Un impianto di rilevazione dei fumi avrebbe potuto salvare la vita agli anziani della Rsa Casa dei coniugi, invece morti nell'incendio della notte tra il 6 e il 7 luglio 2023. È il passaggio chiave della consulenza tecnica dell'ingegnere Davide Luraschi, incaricato dalla Procura di stabilire le cause del rogo e quindi del decesso di sei ospite.

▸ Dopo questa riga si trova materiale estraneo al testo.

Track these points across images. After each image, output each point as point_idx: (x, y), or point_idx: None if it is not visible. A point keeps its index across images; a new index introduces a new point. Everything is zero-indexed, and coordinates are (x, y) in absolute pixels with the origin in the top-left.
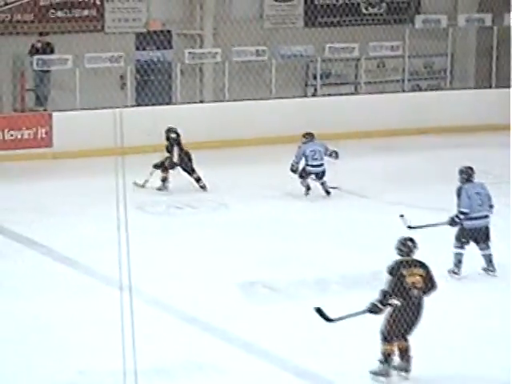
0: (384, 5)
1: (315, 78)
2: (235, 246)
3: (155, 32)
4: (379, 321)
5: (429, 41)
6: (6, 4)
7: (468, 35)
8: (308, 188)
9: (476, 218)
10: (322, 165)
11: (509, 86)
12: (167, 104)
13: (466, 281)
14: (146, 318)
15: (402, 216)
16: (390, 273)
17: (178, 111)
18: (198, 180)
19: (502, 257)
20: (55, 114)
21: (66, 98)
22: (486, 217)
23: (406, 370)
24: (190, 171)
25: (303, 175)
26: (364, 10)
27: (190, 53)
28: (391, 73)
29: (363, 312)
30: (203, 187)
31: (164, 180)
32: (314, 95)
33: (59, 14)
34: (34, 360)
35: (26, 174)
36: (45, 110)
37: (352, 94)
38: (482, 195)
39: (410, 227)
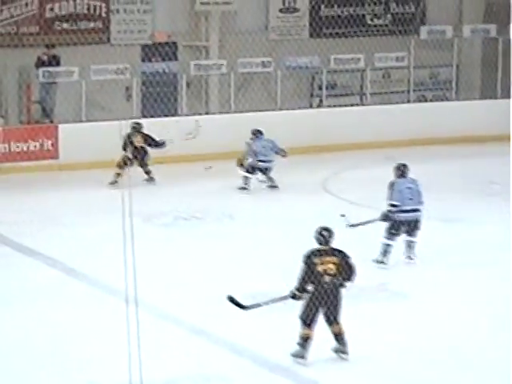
0: (389, 16)
1: (321, 88)
2: (242, 256)
3: (160, 44)
4: None
5: (434, 52)
6: (12, 16)
7: (473, 46)
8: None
9: (407, 211)
10: (271, 161)
11: None
12: (173, 116)
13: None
14: (153, 329)
15: (342, 215)
16: (303, 261)
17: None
18: (147, 173)
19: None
20: (61, 126)
21: (72, 109)
22: (417, 210)
23: (343, 351)
24: (143, 165)
25: (250, 171)
26: (369, 21)
27: (195, 64)
28: (397, 84)
29: (284, 298)
30: (150, 179)
31: (118, 175)
32: (319, 106)
33: (65, 26)
34: (41, 371)
35: (33, 185)
36: (51, 122)
37: (358, 104)
38: (413, 190)
39: (350, 225)
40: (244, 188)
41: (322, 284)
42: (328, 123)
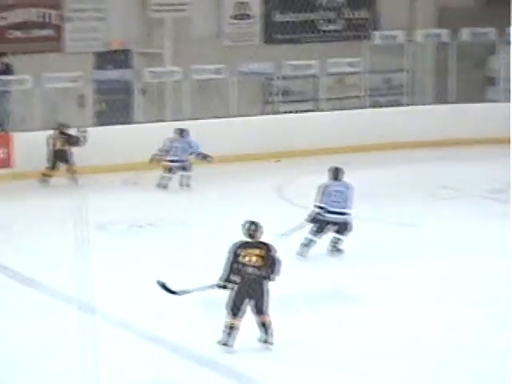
0: (342, 21)
1: (275, 95)
2: (195, 263)
3: (115, 51)
4: None
5: (387, 57)
6: None
7: (426, 51)
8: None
9: (333, 212)
10: (183, 161)
11: (464, 102)
12: (128, 123)
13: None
14: (109, 338)
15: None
16: (228, 251)
17: (138, 130)
18: (71, 173)
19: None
20: (15, 135)
21: (26, 118)
22: (343, 214)
23: (268, 341)
24: (68, 167)
25: (168, 171)
26: (322, 27)
27: (149, 72)
28: (350, 89)
29: (212, 287)
30: (74, 181)
31: (44, 175)
32: (273, 112)
33: (18, 34)
34: None
35: None
36: (5, 131)
37: (312, 110)
38: (342, 193)
39: (282, 235)
40: (163, 186)
41: (244, 275)
42: (282, 129)
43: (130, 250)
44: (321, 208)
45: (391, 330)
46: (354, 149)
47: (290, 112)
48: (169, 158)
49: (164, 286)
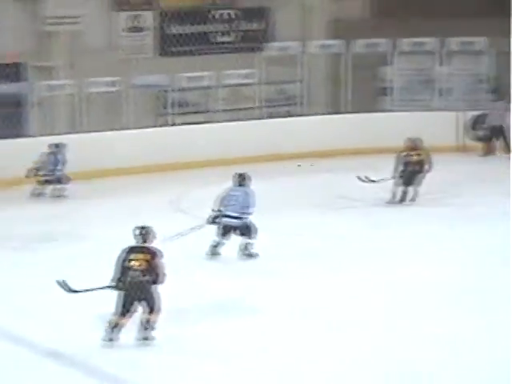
0: (236, 33)
1: (170, 107)
2: (92, 277)
3: (8, 65)
4: None
5: (282, 68)
6: None
7: (320, 61)
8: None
9: (229, 216)
10: (52, 174)
11: (358, 112)
12: (22, 137)
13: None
14: (6, 353)
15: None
16: (118, 256)
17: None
18: None
19: None
20: None
21: None
22: (240, 217)
23: (147, 338)
24: None
25: (42, 183)
26: (216, 39)
27: (44, 85)
28: (246, 100)
29: (103, 288)
30: None
31: None
32: (169, 124)
33: None
34: None
35: None
36: None
37: (207, 122)
38: (238, 198)
39: (177, 235)
40: (38, 194)
41: (130, 278)
42: (178, 141)
43: (26, 266)
44: (219, 211)
45: (287, 343)
46: (250, 159)
47: (186, 124)
48: (42, 172)
49: (63, 285)
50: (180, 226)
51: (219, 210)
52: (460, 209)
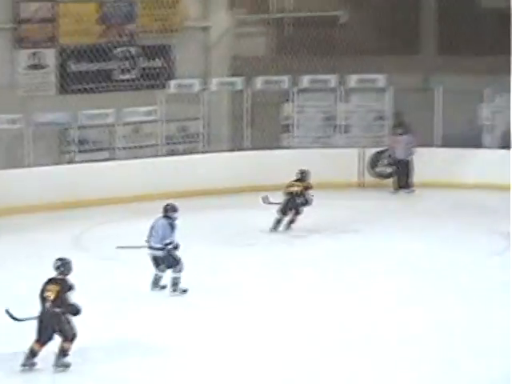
0: (137, 70)
1: (71, 144)
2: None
3: None
4: None
5: (183, 105)
6: None
7: (221, 98)
8: None
9: (152, 248)
10: None
11: (260, 149)
12: None
13: None
14: None
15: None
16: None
17: None
18: None
19: None
20: None
21: None
22: (162, 249)
23: (61, 365)
24: None
25: None
26: (118, 77)
27: None
28: (147, 138)
29: (35, 318)
30: None
31: None
32: (70, 162)
33: None
34: None
35: None
36: None
37: (109, 159)
38: (158, 229)
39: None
40: None
41: (44, 308)
42: (80, 178)
43: None
44: (146, 241)
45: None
46: (152, 196)
47: (87, 161)
48: None
49: (9, 313)
50: (81, 264)
51: (147, 241)
52: (354, 244)
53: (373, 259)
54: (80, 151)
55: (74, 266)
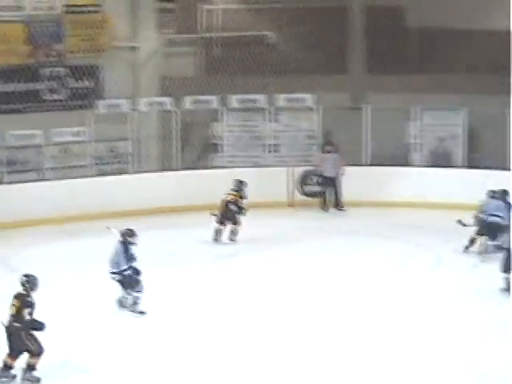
0: (65, 91)
1: (0, 165)
2: None
3: None
4: None
5: (112, 125)
6: None
7: (150, 119)
8: None
9: (112, 272)
10: None
11: (191, 168)
12: None
13: None
14: None
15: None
16: None
17: None
18: None
19: None
20: None
21: None
22: (118, 273)
23: (28, 379)
24: None
25: None
26: (46, 97)
27: None
28: (76, 158)
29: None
30: None
31: None
32: None
33: None
34: None
35: None
36: None
37: (38, 180)
38: (114, 254)
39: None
40: None
41: (9, 322)
42: (7, 200)
43: None
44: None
45: None
46: (81, 217)
47: (15, 182)
48: None
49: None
50: (9, 285)
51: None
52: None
53: (300, 276)
54: (8, 172)
55: (3, 288)
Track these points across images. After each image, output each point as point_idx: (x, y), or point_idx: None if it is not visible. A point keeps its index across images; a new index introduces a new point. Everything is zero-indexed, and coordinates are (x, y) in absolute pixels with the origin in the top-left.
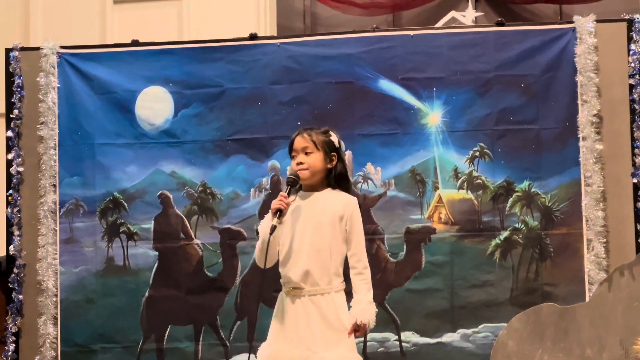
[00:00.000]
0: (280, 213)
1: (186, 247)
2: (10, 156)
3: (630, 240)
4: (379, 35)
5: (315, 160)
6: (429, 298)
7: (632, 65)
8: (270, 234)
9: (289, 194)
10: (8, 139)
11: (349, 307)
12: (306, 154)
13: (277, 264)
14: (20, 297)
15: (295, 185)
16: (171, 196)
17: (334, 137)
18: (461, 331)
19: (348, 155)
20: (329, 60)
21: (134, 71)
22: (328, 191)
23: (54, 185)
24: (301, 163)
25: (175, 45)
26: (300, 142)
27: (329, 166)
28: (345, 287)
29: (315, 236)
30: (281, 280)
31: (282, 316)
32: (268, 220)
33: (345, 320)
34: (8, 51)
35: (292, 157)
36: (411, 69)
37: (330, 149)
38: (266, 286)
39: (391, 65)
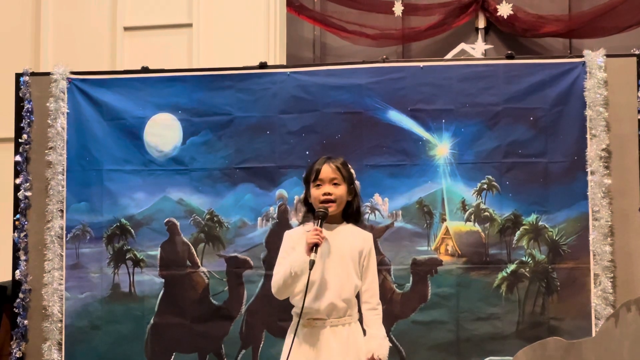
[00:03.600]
0: (316, 247)
1: (192, 275)
2: (18, 181)
3: (637, 275)
4: (389, 66)
5: (342, 193)
6: (434, 330)
7: None
8: (310, 269)
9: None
10: (16, 163)
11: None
12: (334, 184)
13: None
14: (25, 322)
15: (325, 219)
16: (178, 223)
17: (352, 170)
18: None
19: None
20: (338, 90)
21: (143, 98)
22: (347, 225)
23: (61, 211)
24: (329, 194)
25: (185, 72)
26: (329, 172)
27: (349, 199)
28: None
29: (340, 269)
30: (297, 311)
31: (299, 346)
32: (298, 253)
33: (362, 350)
34: (18, 76)
35: (317, 186)
36: (420, 100)
37: (351, 182)
38: (271, 315)
39: (400, 96)
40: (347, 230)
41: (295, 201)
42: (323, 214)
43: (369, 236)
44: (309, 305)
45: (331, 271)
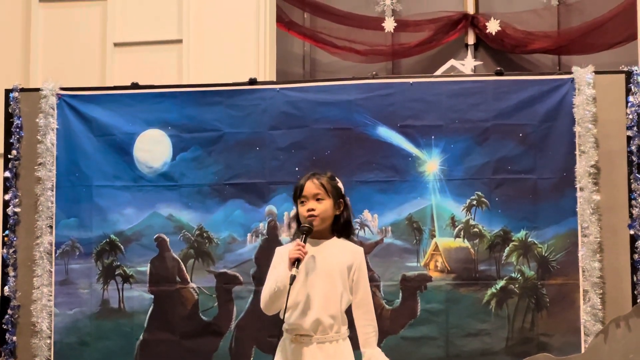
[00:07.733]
0: (298, 262)
1: (182, 291)
2: (7, 197)
3: (626, 292)
4: (378, 82)
5: (326, 207)
6: (424, 346)
7: (630, 116)
8: (290, 284)
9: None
10: (6, 179)
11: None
12: (317, 200)
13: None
14: (14, 338)
15: (309, 234)
16: (168, 239)
17: (340, 184)
18: None
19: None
20: (327, 106)
21: (133, 114)
22: (336, 240)
23: (51, 227)
24: (312, 209)
25: (175, 88)
26: (311, 188)
27: (337, 213)
28: (349, 334)
29: (327, 284)
30: (286, 327)
31: None
32: (282, 269)
33: None
34: (8, 92)
35: (301, 203)
36: (410, 116)
37: (338, 196)
38: (261, 331)
39: (390, 113)
40: (336, 244)
41: (285, 218)
42: (307, 229)
43: (359, 250)
44: (295, 321)
45: (317, 287)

Per l'esperto, con un impianto di rilevazione dei fumi funzionante, che invece era guasto da quasi tre anni e non era stato sostituito, la tragedia si sarebbe potuta evitare. Non solo. Con un sistema automatico di spegnimento delle fiamme probabilmente si sarebbero potute salvare tutte e sei le vittime, compresa l'anziana che fumando sul letto scatenò l'incendio. Le conclusioni di Luraschi, docente del Politecnico ed esperto nella sicurezza antincendi, è stata depositata nell'inchiesta sul rogo aperta in Procura. In sostanza, stando alla ricostruzione, la presenza (obbligatoria) di un impianto di rilevazione fumi avrebbe evitato la morte di almeno cinque ospiti, tranne della donna che fumando mentre era in ossigenoterapia fece partire il rogo. È stata la cenere della sigaretta infatti a scatenare il rogo, a contatto con l'ossigeno della mascherina che la donna teneva abbassata. Se ci fosse stato, poi, anche un impianto di spegnimento automatico, il cosiddetto «water mist» a doccia, neppure quell'anziana sarebbe morta.
Nell'inchiesta, affidata ai pm del pool guidato dall'aggiunto Tiziana Siciliano, figurano sei indagati, tra cui i vertici della cooperativa Proges, che gestiva la struttura di proprietà del Comune, Claudia Zerletti, direttrice della Rsa di via dei Cinquecento, Michele Petrelli, direttore Welfare di Palazzo Marino e Guido Gandino, responsabile dell'area residenzialità, anziani e persone con disabilità.